On 25 May 2020, the European Banking Authority (EBA) published a preliminary assessment of the impact of COVID-19 on the EU banking sector.
The EBA reports that the COVID-19 pandemic is expected to affect asset quality and therefore the profitability of banks going forward. However, it also notes that the capital accumulated by banks during the past years together with the capital relief provided by regulators amounts on average to 5p.p. above their overall capital requirements (OCR). This capital buffer should allow banks to withstand the potential credit risk losses derived from a sensitivity analysis based on the 2018 stress test.
In terms of the COVID-19 pandemic having a negative impact on asset quality, the EBA states that banks are likely to face growing non-performing loan (NPL) volumes, which can reach levels similar to those recorded in the aftermath of the sovereign debt crisis.

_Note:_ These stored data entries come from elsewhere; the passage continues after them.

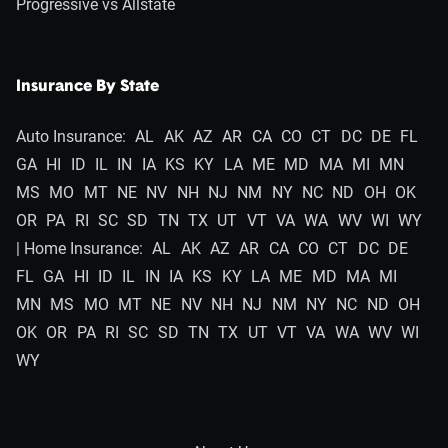
Progressive vs Allstate
Insurance By State
Auto Insurance:
AL
AK
AZ
AR
CA
CO
CT
DC
DE
FL
GA
HI
ID
IL
IN
IA
KS
KY
LA
ME
MD
MA
MI
MN
MS
MO
MT
NE
NV
NH
NJ
NM
NY
NC
ND
OH
OK
OR
PA
RI
SC
SD
TN
TX
UT
VT
VA
WA
WV
WI
WY
| Home Insurance:
AL
AK
AZ
AR
CA
CO
CT
DC
DE
FL
GA
HI
ID
IL
IN
IA
KS
KY
LA
ME
MD
MA
MI
MN
MS
MO
MT
NE
NV
NH
NJ
NM
NY
NC
ND
OH
OK
OR
PA
RI
SC
SD
TN
TX
UT
VT
VA
WA
WV
WI
WY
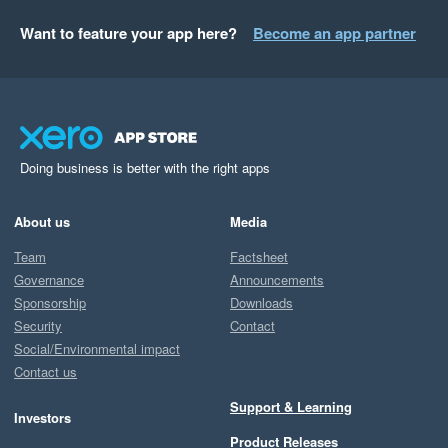
Want to feature your app here?
Become an app partner
Doing business is better with the right apps
About us
Media
Team
Factsheet
Governance
Announcements
Sponsorship
Downloads
Security
Contact
Social/Environmental impact
Contact us
Support & Learning
Investors
Product Releases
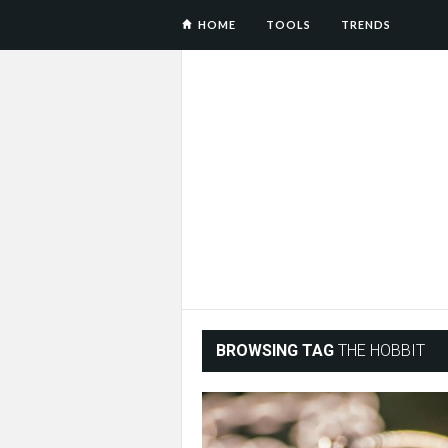
HOME
TOOLS
TRENDS
BROWSING TAG
THE HOBBIT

A sensitivity analysis based on the 2018 EBA stress test suggests credit risk losses could amount up to 3.8% of risk weighted assets (RWAs). The banking sector would on average count on enough capital to cover potential losses under the most severe credit risk shock while maintaining a buffer equivalent to 1.1p.p. of RWAs above their OCR. State guarantees introduced in many jurisdictions might soften this impact while EBA guidelines on loan moratoria will avoid automatic classification of affected exposures as forborne or defaulted.

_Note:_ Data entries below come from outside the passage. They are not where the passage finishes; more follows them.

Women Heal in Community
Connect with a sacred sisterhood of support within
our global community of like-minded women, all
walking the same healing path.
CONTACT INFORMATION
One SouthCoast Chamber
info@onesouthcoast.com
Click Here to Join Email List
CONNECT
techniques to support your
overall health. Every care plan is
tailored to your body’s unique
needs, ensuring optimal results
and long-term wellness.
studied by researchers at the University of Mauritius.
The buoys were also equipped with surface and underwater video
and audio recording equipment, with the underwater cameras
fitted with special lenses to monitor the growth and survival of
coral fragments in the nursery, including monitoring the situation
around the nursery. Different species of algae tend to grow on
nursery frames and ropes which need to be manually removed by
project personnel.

The EBA also notes that banks’ operational resilience is under pressure. Following the outbreak of the pandemic, banks have activated their contingency plans, which have allowed them to keep their core functions broadly unaffected. However, the handling of large volumes of applications for debt moratoria and guaranteed loans, and the insufficient preparation of some offshore units to work remotely has added some pressure on their operational capacities.